◆ Task instructions
Reproduce everything in the listing from the line containing "<h4>Disposable Gas Cylinders" down to the line containing "<td>SEGMENTS COVERED</td>", including both of those lines. Keep every line unchanged.

————

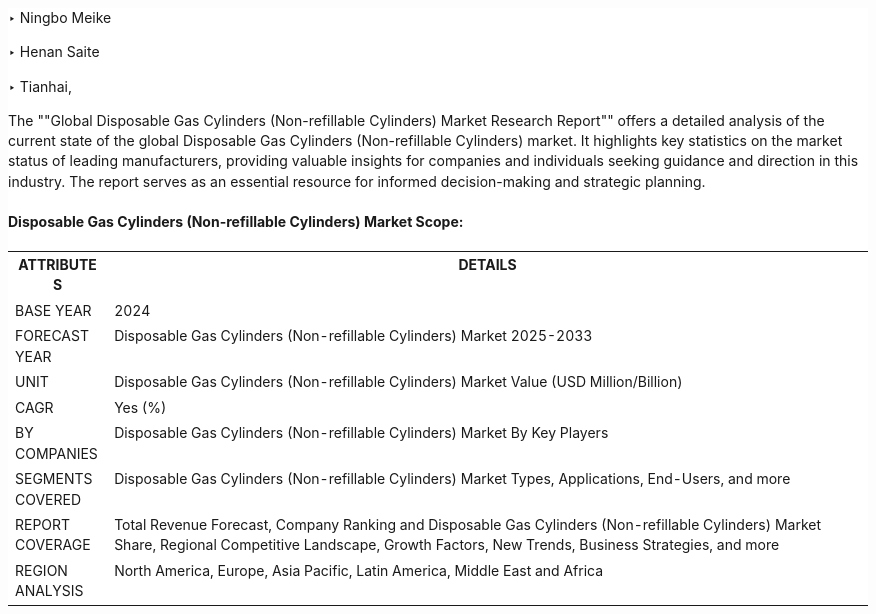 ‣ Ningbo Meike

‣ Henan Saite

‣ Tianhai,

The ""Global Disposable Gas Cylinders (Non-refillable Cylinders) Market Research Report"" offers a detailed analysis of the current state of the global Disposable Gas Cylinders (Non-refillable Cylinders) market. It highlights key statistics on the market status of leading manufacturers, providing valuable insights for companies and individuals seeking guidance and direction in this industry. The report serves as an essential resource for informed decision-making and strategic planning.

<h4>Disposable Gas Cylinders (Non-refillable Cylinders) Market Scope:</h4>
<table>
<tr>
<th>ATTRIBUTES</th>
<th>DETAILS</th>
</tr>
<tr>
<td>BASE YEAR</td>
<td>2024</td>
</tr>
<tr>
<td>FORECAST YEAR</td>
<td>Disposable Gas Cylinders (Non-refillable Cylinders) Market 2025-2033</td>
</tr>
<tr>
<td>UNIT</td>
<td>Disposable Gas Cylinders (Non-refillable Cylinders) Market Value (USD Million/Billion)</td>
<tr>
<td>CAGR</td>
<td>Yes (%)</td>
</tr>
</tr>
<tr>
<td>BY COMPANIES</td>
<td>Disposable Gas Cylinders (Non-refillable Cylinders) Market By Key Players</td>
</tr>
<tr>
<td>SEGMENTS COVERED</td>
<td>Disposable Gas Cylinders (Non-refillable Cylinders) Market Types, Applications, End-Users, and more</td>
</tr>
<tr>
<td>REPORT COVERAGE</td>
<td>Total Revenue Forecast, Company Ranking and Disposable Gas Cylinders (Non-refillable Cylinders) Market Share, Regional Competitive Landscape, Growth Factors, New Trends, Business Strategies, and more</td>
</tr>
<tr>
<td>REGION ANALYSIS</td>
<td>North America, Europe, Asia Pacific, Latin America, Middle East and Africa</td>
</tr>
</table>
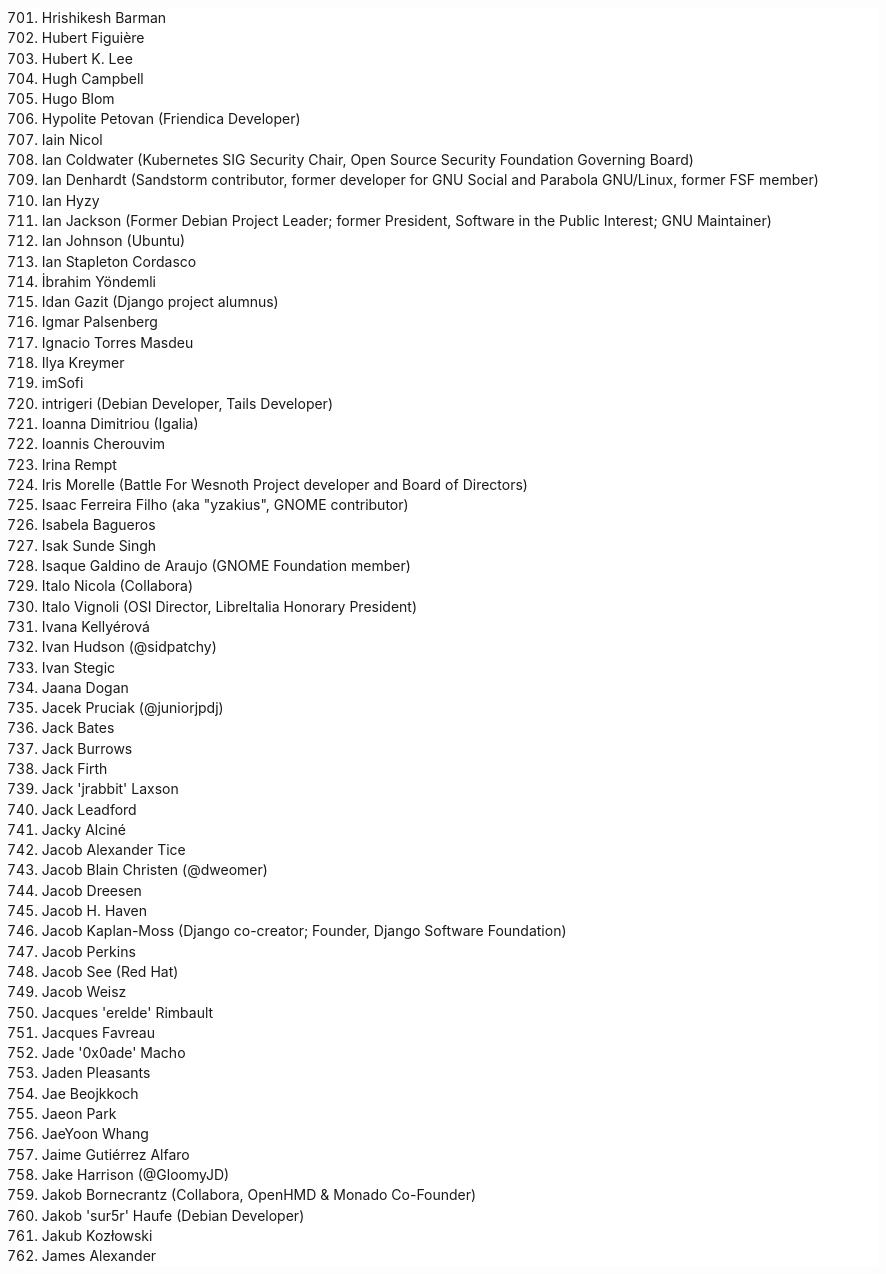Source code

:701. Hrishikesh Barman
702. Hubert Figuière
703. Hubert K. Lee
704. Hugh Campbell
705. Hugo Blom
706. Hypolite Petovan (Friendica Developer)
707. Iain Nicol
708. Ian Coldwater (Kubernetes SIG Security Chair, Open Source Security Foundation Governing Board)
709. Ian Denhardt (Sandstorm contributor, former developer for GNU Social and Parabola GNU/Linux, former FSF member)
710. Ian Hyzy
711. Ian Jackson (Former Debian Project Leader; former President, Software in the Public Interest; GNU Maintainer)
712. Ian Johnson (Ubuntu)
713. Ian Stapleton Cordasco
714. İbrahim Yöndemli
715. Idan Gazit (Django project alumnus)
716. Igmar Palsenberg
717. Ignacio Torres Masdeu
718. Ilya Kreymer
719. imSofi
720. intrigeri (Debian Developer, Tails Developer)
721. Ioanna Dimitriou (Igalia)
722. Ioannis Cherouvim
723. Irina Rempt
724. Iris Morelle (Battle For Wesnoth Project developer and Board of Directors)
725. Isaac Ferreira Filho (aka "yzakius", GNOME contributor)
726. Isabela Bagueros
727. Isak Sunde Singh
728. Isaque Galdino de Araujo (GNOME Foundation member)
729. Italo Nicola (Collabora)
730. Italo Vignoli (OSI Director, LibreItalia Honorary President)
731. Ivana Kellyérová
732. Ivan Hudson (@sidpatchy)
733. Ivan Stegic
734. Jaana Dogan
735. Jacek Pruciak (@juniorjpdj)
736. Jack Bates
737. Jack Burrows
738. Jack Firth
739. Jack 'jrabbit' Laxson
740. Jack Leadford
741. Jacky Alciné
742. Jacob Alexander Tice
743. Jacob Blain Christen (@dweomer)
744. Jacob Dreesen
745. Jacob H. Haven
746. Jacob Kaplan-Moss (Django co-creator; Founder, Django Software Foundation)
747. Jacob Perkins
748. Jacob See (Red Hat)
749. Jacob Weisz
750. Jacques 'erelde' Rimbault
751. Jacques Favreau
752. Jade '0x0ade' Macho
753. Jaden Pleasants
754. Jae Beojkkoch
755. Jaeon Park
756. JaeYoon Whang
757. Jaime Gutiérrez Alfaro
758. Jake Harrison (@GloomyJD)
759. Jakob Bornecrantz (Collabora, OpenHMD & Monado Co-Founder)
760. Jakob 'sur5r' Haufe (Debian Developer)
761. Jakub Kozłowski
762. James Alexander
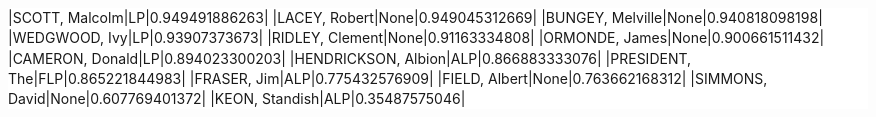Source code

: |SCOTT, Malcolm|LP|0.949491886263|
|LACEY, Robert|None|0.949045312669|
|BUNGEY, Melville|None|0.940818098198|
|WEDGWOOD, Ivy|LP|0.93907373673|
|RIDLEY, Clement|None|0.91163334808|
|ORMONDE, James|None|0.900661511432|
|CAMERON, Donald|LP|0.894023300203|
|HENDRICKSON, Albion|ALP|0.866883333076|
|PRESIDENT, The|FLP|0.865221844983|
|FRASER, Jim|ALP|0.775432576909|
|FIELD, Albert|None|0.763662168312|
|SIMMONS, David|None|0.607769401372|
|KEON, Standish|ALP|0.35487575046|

————

◆ Answer section
<h4>Disposable Gas Cylinders (Non-refillable Cylinders) Market Scope:</h4>
<table>
<tr>
<th>ATTRIBUTES</th>
<th>DETAILS</th>
</tr>
<tr>
<td>BASE YEAR</td>
<td>2024</td>
</tr>
<tr>
<td>FORECAST YEAR</td>
<td>Disposable Gas Cylinders (Non-refillable Cylinders) Market 2025-2033</td>
</tr>
<tr>
<td>UNIT</td>
<td>Disposable Gas Cylinders (Non-refillable Cylinders) Market Value (USD Million/Billion)</td>
<tr>
<td>CAGR</td>
<td>Yes (%)</td>
</tr>
</tr>
<tr>
<td>BY COMPANIES</td>
<td>Disposable Gas Cylinders (Non-refillable Cylinders) Market By Key Players</td>
</tr>
<tr>
<td>SEGMENTS COVERED</td>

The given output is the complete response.